I lost some time and prints to this issue after replacing the hotend on my creality ender 3 v2 neo. A cable that had worked flawlessly for dozens of prints now seemed to be ruining every single print attempt. I was having the issue where it would put down 1, 2, maybe a dozen layers fine and when I would come back later to check, it would be printing in mid air like another post I found about this. I did a lot of troubleshooting to ensure it wasn't some other variable causing it, and the exact same file would print flawlessly when done from the sdcard.
The advice in this forum for this kind of problem is to try another USB cable.
I don't know if that is good advice or not, but the main issue I have with this is; How can I tell if a cable is good or bad? Is there a device I can use to measure it? If not, this advice doesn't really help me if my goal is to print without hassle.
The truth (for me at least) is that if it is possible that I could use a known good cable and it can just go bad at any time causing my prints to fail, then this isn't the solution for me.
I thought I saw somewhere an adapter that goes into the sdcard slot itself, not the microusb, does anyone know about those, and are they more reliable?
I'm using a libre (le potato) running whatever their image is for it.
This is not how communication issues caused by the cable tend to show themselves. If the printer has stopped extruding, but is still moving, then there is something else that has gone wrong. If it's still moving, then the communication is still working OK. Normally, you would experience either resend issues (which would mean printing temporarily pauses while communication is retried) or it disconnects completely from OctoPrint. So my first bet is that you don't have the same issue as this post is talking about.

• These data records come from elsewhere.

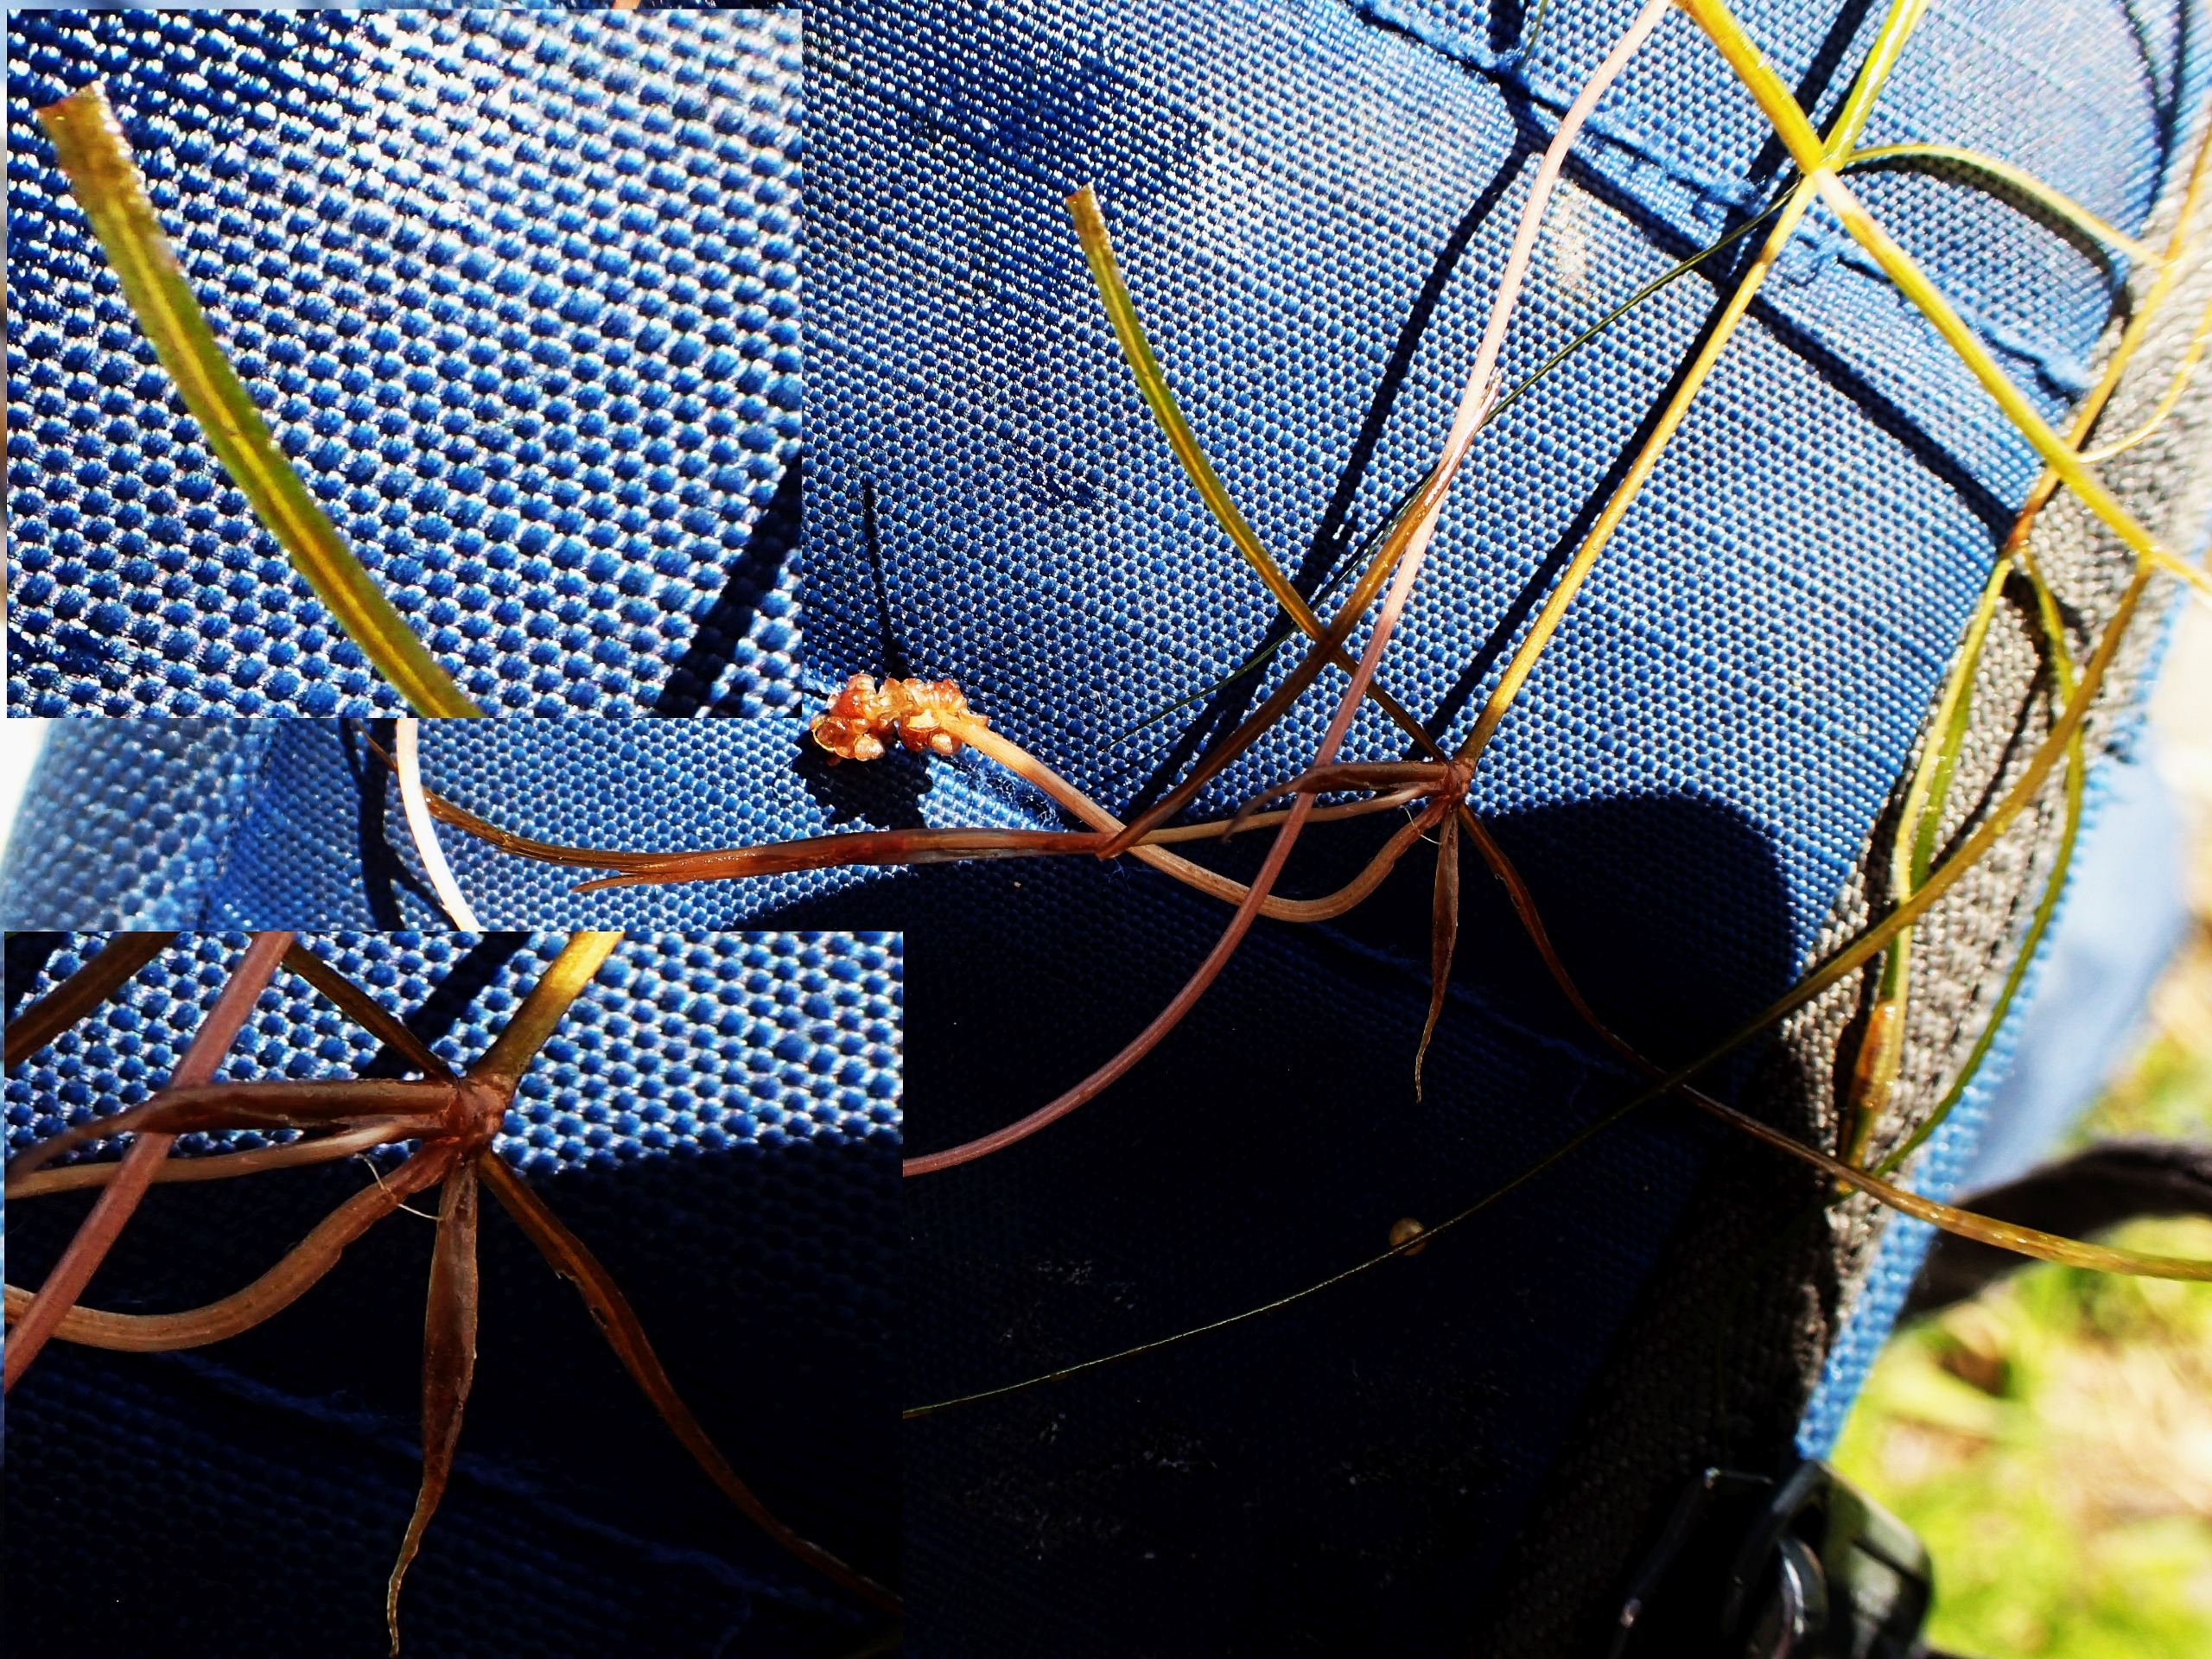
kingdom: Plantae
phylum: Tracheophyta
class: Liliopsida
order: Alismatales
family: Potamogetonaceae
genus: Potamogeton
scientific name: Potamogeton pusillus
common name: Spinkel vandaks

If we assume you do have communication issues:
It does happen that cables get damaged or stop working as well, but this is really rare compared to the number of times people start with a bad cable first, so the general advice of fixing communication issues with good cables is definitely valid & there's a lot of success stories of just buying a new cable. It's quite hard to measure and rate 'how good a USB cable is', but if you want a good one, it would have the following qualities:
Short as possible
Shielded
Ferrite cores can help
Higher quality - this is subjective, but what I mean is not some flimsy thin cable, one that is actually properly made.
That would be a completely different system, you can't communicate with the printer like that. It would replace the step of swapping SD cards manually, but all the control of the printer would be done directly at the printer itself. Just literally the process of uploading to the SD card is replaced there.